- Problems to work on -
**A.** In the night-driving safety tips for truckers below, repeat word for word the part that opens with the words containing "On the Road" and closes with "as a 30-year-old.".
**B.** Carry on the article below about trucker safety after dark, writing onward from its final sentence.

START Given text

On the Road After Dark: Safe-Driving Tips for Truckers

With the sun setting comes additional risks for truckers driving at night. Visibility is reduced, making it more challenging to see the road, other vehicles, and obstacles. Depth perception, color recognition, and peripheral vision can all be compromised in the dark. The glare of headlights from an oncoming vehicle can also temporarily blind a driver. In addition, as we age, we have greater difficulty seeing at night. A 50-year-old driver may need twice as much light to see as well as a 30-year-old.

Asleep at the Wheel

Fatigue is another risk that could impair a driver’s performance at night. According to the National Sleep Foundation, 60% of adults have driven while tired, and another 37% have fallen asleep at the wheel. Of those, 13% say they fall asleep while driving at least once a month, and 4% say they have caused a crash by falling asleep while driving. The reasons are many – shift work, lack of quality sleep, long work hours, and sleep disorders. Tired drivers may have slower reaction times, impaired judgment, and difficulty staying awake behind the wheel.

END Given text
START Data to examine

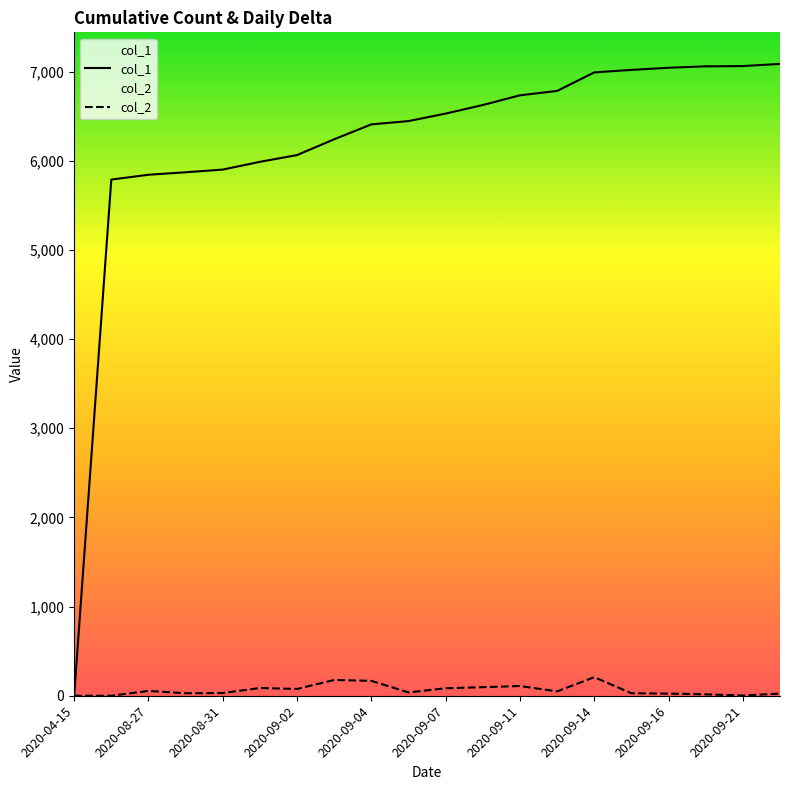

What is the greatest value displayed?

7086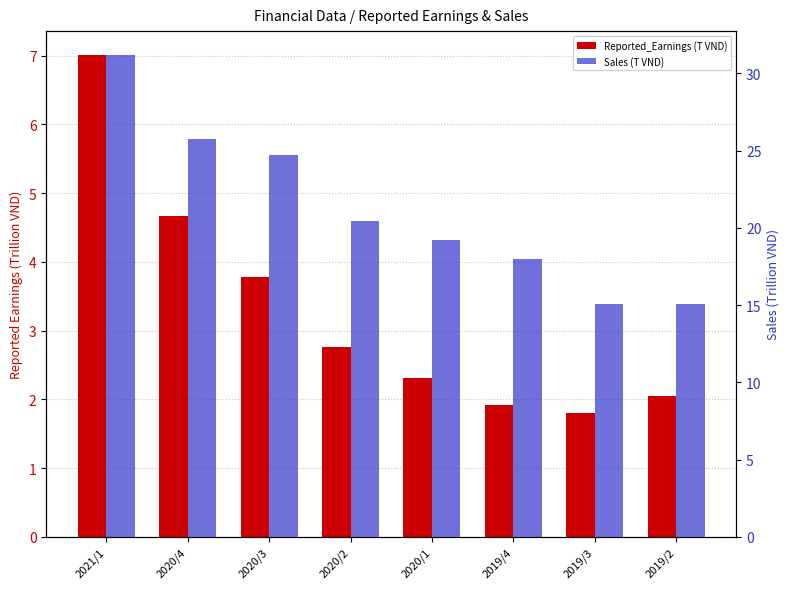

What is the label of the 7th bar from the left?

2019/3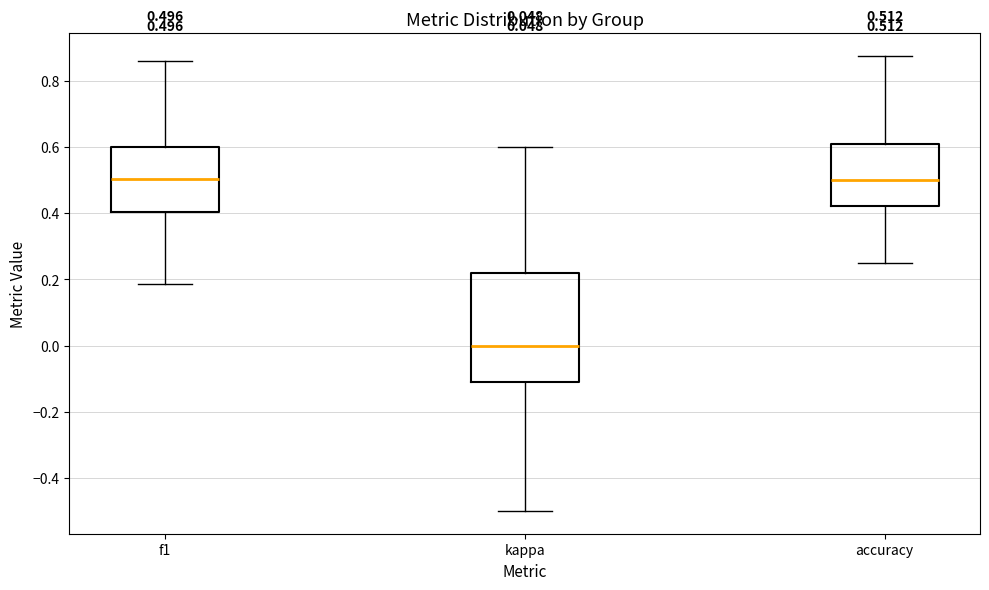

Which box has the lowest median line?

kappa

END Data to examine

- Expected outputs -
**A.**
On the Road After Dark: Safe-Driving Tips for Truckers

With the sun setting comes additional risks for truckers driving at night. Visibility is reduced, making it more challenging to see the road, other vehicles, and obstacles. Depth perception, color recognition, and peripheral vision can all be compromised in the dark. The glare of headlights from an oncoming vehicle can also temporarily blind a driver. In addition, as we age, we have greater difficulty seeing at night. A 50-year-old driver may need twice as much light to see as well as a 30-year-old.

**B.**
Weather Conditions, Road Construction

Nighttime can bring weather conditions that necessitate caution and patience behind the wheel. When temperatures fluctuate, particularly in the winter, you are more likely to encounter ice, fog, and invisible potholes. This can result in dangerous driving conditions with reduced visibility. When wet and windy, there is a higher risk of flooding, debris, and fallen trees on the road, and it is more difficult to see from a distance.

Road maintenance and construction frequently occur at night, when the roads are less traveled. A road closure can cause drivers stress and anxiety, especially if they don’t know another route.

Wildlife, Impaired Driving, and Speeding

In rural areas, you have an increased risk of wildlife on the road at night, which is difficult to see and avoid. More impaired drivers are out at night after an evening with friends at a restaurant or bar. This increases the risk of accidents for truck drivers who share the road with them. In addition, fewer people are on the road at night, so it’s tempting for drivers to increase their speed, which significantly increases the risk from the aforementioned elements.

Driver Preparedness

A well-informed road user is a safer one. Truckers should be aware of potential hazards to be well-prepared and make modifications as needed.

  • Consider your planned route and probable road hazards, and be prepared to change your driving style.
  • Maintain attention by minimizing driver fatigue, scheduling rest stops, and avoiding all driver distractions, including the use of mobile phones. Adjust your sleep schedule to remain awake and alert during your night driving shift.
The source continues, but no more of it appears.